Pertanyaan Joseph tidak ditujukan untuk Kepala Penjara. Dia sengaja menggunakan bahasa yang tidak formal agar target pertanyaan yang asli memahami maksudnya.

"Mayatri ...."

Suara Mayatri berintonasi rendah dan berdesis seperti ular. Lembut dan menyeramkan dalam satu irama. Senyuman yang dikeluarkannya membuat senyuman di wajah Joseph menghilang. Makhluk astral yang bisa bicara bukan lawan yang menyenangkan. Tidak bisa diselesaikan dalam sekejap seperti mulut ikan yang menempel pada lengan sipir tadi.

"Namaku, Tamariz Marlon Joseph. Panggil aku, Joseph. Apa yang sedang kau lakukan di sini?"

"Hmm ... sudah jelas, bukan, Joseph? Saya Kepala Penjara tugasnya mengurus penjara."

Mayatri bungkam. Pertanyaan kedua tidak dipedulikannya. Pertanyaan itu bagi Joseph juga sebatas pancingan semata. Tanpa bertanya, dia sudah memahami apa yang dilakukan Mayatri di sini.

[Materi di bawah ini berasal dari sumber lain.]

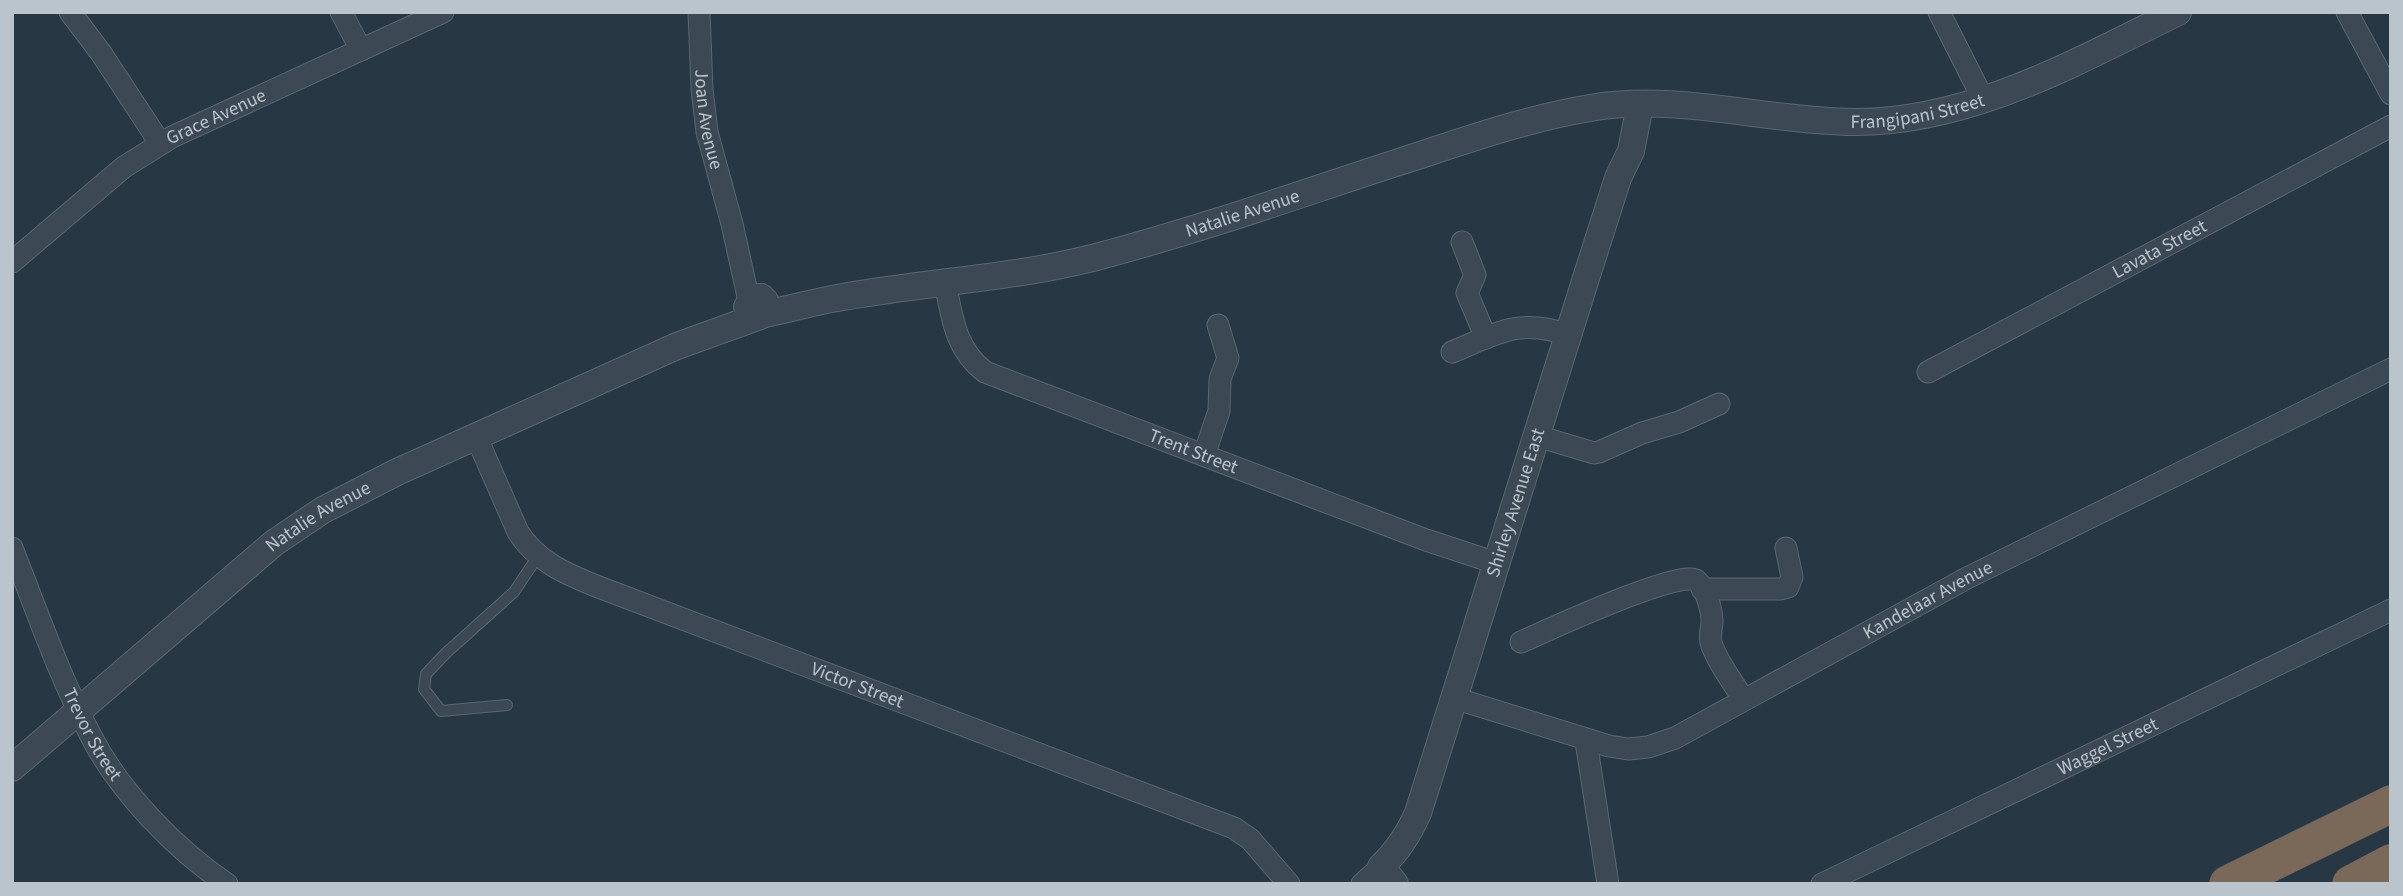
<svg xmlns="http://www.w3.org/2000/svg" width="2403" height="896" viewBox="0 0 2403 896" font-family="'Source Sans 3',sans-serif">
	<rect width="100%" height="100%" fill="#273844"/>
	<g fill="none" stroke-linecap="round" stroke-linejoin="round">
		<defs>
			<path id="service" d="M507 705 441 711 424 689 426 674 446 653 514 592 538 556"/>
			<g id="minor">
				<path d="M70 12 101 53 160 143"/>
				<path d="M341 12 361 50"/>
				<path id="s1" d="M699 12 702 89 707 132 732 224 749 301"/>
				<path d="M1939 12 1983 99"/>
				<path d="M2347 12 2391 94"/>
				<path d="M1462 242 1475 275 1467 293 1486 338"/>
				<path id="s2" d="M12 262 124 167 172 137 443 12"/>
				<path id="s3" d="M945 282C952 317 955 349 985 372L1426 540 1496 563"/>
				<path d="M1452 352C1496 334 1520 317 1568 335"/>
				<path id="s4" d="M1928 372 2391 126"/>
				<path id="s5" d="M476 436 518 532C536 561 566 574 596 586L1234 828 1250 839 1289 884"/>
				<path d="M1537 436 1594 453 1599 452 1642 433 1679 422 1719 404"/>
				<path d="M1204 455 1219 411 1220 379 1228 358 1218 325"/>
				<path id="s6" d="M12 548C37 611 59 676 91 736 119 791 176 850 227 884"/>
				<path d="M1702 589H1781L1788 587 1792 577 1786 548"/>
				<path d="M1521 642C1544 632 1683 567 1697 581 1706 589 1712 610 1712 621 1712 628 1709 636 1711 643 1717 662 1733 682 1743 699"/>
				<path id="s7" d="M1454 698 1609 746 1628 749 1648 747 1675 738 1967 578 2391 369"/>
				<path d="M1586 741 1608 884"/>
				<path d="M1362 884 1381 867"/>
				<path id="s8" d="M1822 884 2391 610"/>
			</g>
			<g id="tertiary">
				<path id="s9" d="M764 314C790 309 817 301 843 297 932 281 1024 278 1111 253 1208 227 1303 193 1399 162 1461 142 1524 119 1590 108 1678 93 1765 121 1853 122 1969 123 2076 62 2178 12"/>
				<path id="s10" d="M12 768 274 543 323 510 397 472 677 346 760 316 767 308 765 301 761 297 752 298 747 307 749 313 756 317"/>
				<path id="s11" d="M1395 884 1381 867C1398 850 1408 835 1418 813L1587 275 1618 178 1631 151 1640 105"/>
			</g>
			<path id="motorway" d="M2228 884 2391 804
				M2351 884 2391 863"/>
		</defs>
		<use href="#service" stroke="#5a6771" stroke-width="12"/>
		<use href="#minor" stroke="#5a6771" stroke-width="23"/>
		<use href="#tertiary" stroke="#5a6771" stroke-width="28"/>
		<use href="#motorway" stroke="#46545e" stroke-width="38"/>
		<use href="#service" stroke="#3c4954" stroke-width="10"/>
		<use href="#minor" stroke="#3c4954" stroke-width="21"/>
		<use href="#tertiary" stroke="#3c4954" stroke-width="26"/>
		<use href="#motorway" stroke="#7a6859" stroke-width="37"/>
	</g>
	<g text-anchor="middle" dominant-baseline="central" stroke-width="7" stroke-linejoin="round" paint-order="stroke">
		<g font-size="19" fill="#b9c4cd" stroke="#202e39">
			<text stroke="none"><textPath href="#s9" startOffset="1183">Frangipani Street</textPath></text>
			<text stroke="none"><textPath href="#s2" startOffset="252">Grace Avenue</textPath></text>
			<text stroke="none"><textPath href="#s1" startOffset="108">Joan Avenue</textPath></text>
			<text stroke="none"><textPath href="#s9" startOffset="490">Natalie Avenue</textPath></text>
			<text stroke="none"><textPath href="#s4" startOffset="262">Lavata Street</textPath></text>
			<text stroke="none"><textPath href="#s3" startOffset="324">Trent Street</textPath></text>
			<text stroke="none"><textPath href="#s11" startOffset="413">Shirley Avenue East</textPath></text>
			<text stroke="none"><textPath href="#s10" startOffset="397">Natalie Avenue</textPath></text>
			<text stroke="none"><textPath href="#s7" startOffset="518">Kandelaar Avenue</textPath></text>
			<text stroke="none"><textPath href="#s5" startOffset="481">Victor Street</textPath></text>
			<text stroke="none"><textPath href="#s6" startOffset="203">Trevor Street</textPath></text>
			<text stroke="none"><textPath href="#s8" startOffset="317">Waggel Street</textPath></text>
		</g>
	</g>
	<rect width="2403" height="896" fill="none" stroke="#b9c4cd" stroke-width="28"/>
</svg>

Sama halnya dengan Aji, Mayatri juga mengurus penjara. Bedanya, Mayatri mengurus mereka yang tidak terlihat.

Bertanya langsung ke inti merupakan pilihan selanjutnya, meski Joseph harus berjudi dengan dua hal. Berhasil mendapatkan jawaban dan membuat Mayatri tersulut, atau tidak mendapatkan jawaban apa pun dan tidak akan bisa lagi berbincang dengannya.

"Kenapa makhluk sepertimu bisa berada di sini? Tempat ini terlalu kumuh untuk makhluk yang auranya bisa membuatku tidak bisa bergerak."

"Eh? Apa maksud pertanyaan anda, Joseph? Anda menyinggung saya?"

Raut wajah Aji yang mulai emosi tidak disadari oleh Joseph. Bukan karena tidak peduli, namun wajah Mayatri yang berukuran cukup besar berada tepat di hadapannya.

"Jaga bicaramu, Joseph. Kenapa dan untuk apa aku di sini bukanlah urusanmu. Aku akan terus mengawasimu selama ada di sini. Aku tidak bisa mengabaikan manusia yang bisa membuat seluruh pengikutku mundur dan menjaga jarak. Bahkan, untuk sekedar merasuki sipir dan mengajakmu bicara saja tidak bisa. Aku tidak tahu apa tujuanmu berada di sini. Yang jelas, aku tidak segan-segan membunuhmu jika berani berulah."

"Moz."

________

Notes: Same dibacanya same ya, bukan sem. Same adalah Bahasa Jepang dari Hiu.